開発者は「分岐」制御要素を利用することで、指定した条件による分岐処理を実現することができます。

コラム

分岐できるパターン数

IM-LogicDesignerが提供する「分岐」制御要素では、分岐先は2つまで設定できます。
3つ以上の分岐については、「分岐」制御要素を複数組み合わせることで実現可能です。

5.2.2.1.1. 本章で作成するフロー

本章では、「分岐」制御要素によって指定した条件の分岐処理が行われることを確認するため、「基礎編 - ファースト・ステップ」で作成したロジックフローを以下のように変更します。
  • 「ログ出力」タスクと「テキストメール送信」タスクの間に、「分岐」制御要素を組み込みます。

  • 分岐条件としてロジックフローの入力値に分岐を決定するフラグを受け取ります。

  • 「分岐」制御要素では、入力値のフラグを条件に分岐処理を行います。
    • フラグがtrueの場合、「テキストメール送信」タスクを実行する。
    • フラグがfalseの場合、「テキストメール送信」タスクの実行をスキップする。

5.2.2.2. 条件分岐を利用したフローの作成

条件分岐を利用したフローを実現する最初のステップとして、ロジックフローに条件分岐のエレメントを配置します。
  1. 「サイトマップ」→「LogicDesigner」→「フロー定義一覧」から、ロジックフロー定義一覧を開きます。
    左ペインのツリーから「チュートリアルカテゴリ」の開閉アイコンをクリックしカテゴリ配下を情報を表示します。
    フロー定義「チュートリアルフロー」を選択し編集ボタンをクリックし、ロジックフロー定義編集画面を開きます。
  2. ロジックフロー定義編集画面左部、パレット内の「基本」へカーソルを合わせます。

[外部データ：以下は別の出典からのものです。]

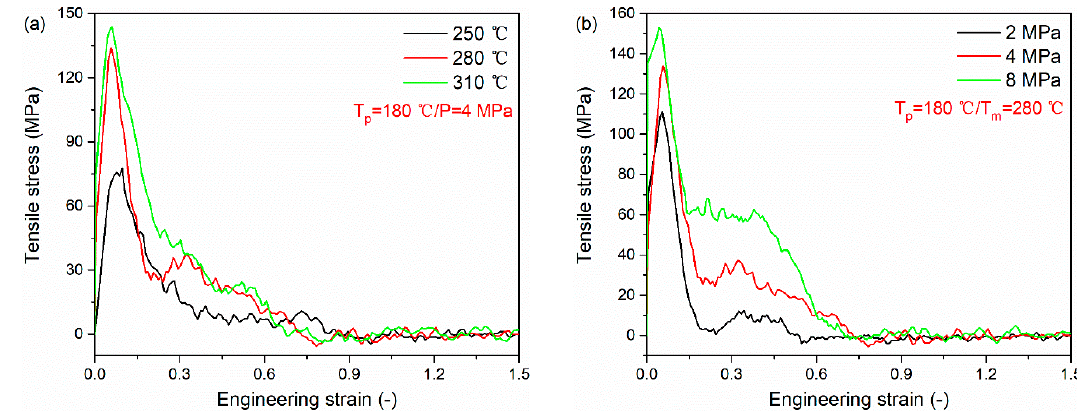
Figure 9. Tensile stress versus engineering strain curves for PA66–PP interface under various processing parameters: ( a ) melting temperatures and ( b ) injection pressure. Table 3. Mechanical properties of PA66–PP interface under various TCO processing parameters.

    ../../../_images/draw1.png

    図:パレット内の「基本」

  3. 「基本」にカテゴライズされる制御要素一覧がスライドインします。
    スライドインした一覧から、「分岐」をクリックします。
    ../../../_images/draw2.png

    図:「分岐」制御要素をクリック

  4. 分岐処理を行う制御要素がフロー編集画面上に追加されます。
    ../../../_images/draw3.png

    図:「分岐」制御要素の追加

追加された「分岐」制御要素を、既存のフローに組み込みます。
具体的な線(シーケンス)の定義内容は以下の通りです。
入力(始点) 変更前の出力(終点) 変更後の出力(終点)
ログ出力 - out テキストメール送信 - in 分岐 - in
分岐 - then (なし) テキストメール送信 - in
分岐 - else (なし) 終了 - in
ロジックフローの完成例は以下の通りです。
../../../_images/flow_summary.png

図:ロジックフロー(分岐)完成例

5.2.2.3. 条件式の定義

次に、実際に条件を定義し、その条件のもとロジックフローが動作することを確認します。
ロジックフローにおける条件分岐の条件設定は、設定を行う「分岐」制御要素のプロパティから行います。
  1. フロー編集画面上の「分岐」制御要素をクリックします。

    ../../../_images/condition1.png

    図:「分岐」制御要素を選択

  2. タスク固有設定の項目を以下のとおりに変更します。

    • 条件式(EL式)- 「${true}
    ../../../_images/condition2.png

    図:条件式の定義

  3. ロジックフローを保存します。

保存が完了した後、作成したロジックフローを実行し、結果を確認します。
実行方法は「Swagger(SPEC)から実行する」を、結果の確認方法は「結果を確認する」を参照してください。
そして、実行結果として「基礎編 - ファースト・ステップ」で作成したロジックフローで得られた結果と、同じ出力が得られることを確認してください。
これは、「分岐」制御要素が定義した条件式を評価した結果として、常にthen端子が接続された方へ処理を制御したためです。
../../../_images/condition3.png

図:「分岐」制御要素が条件式を元に処理を制御するイメージ

コラム

EL式について

EL式の概要や記述方法の詳細は「IM-LogicDesigner仕様書」-「付録」-「EL式」を参照してください。
「分岐」制御要素の動作を更に確認するためには、タスク固有設定の項目を以下のとおりに変更し、再度ロジックフローを実行してください。
  • 条件式(EL式)- 「${false}
実行結果として「ログ出力」タスクの出力結果のみが得られ、「テキストメール送信」タスクの出力結果が得られないことを確認できます。
以上で、分岐に設定された条件をもとにロジックフローが動作することが確認できました。

5.2.2.4. より高度な条件式の定義

条件式の定義」で定義した条件式では常に同じ結果を返すため、条件分岐としては不十分です。
最後に、ロジックフローの入力値として分岐を決定するフラグ(boolean)を定義し、その値をもとに処理を行う方法を説明します。
  1. 「サイトマップ」→「LogicDesigner」→「フロー定義一覧」から、ロジックフロー定義一覧を開きます。
    一覧の中から、フロー定義ID「tutorial_flow」の行の編集アイコンをクリックし、ロジックフロー定義編集画面を開きます。
  2. ロジックフロー定義編集画面上部、ヘッダ内の「入出力設定」をクリックし、入出力設定画面を表示します。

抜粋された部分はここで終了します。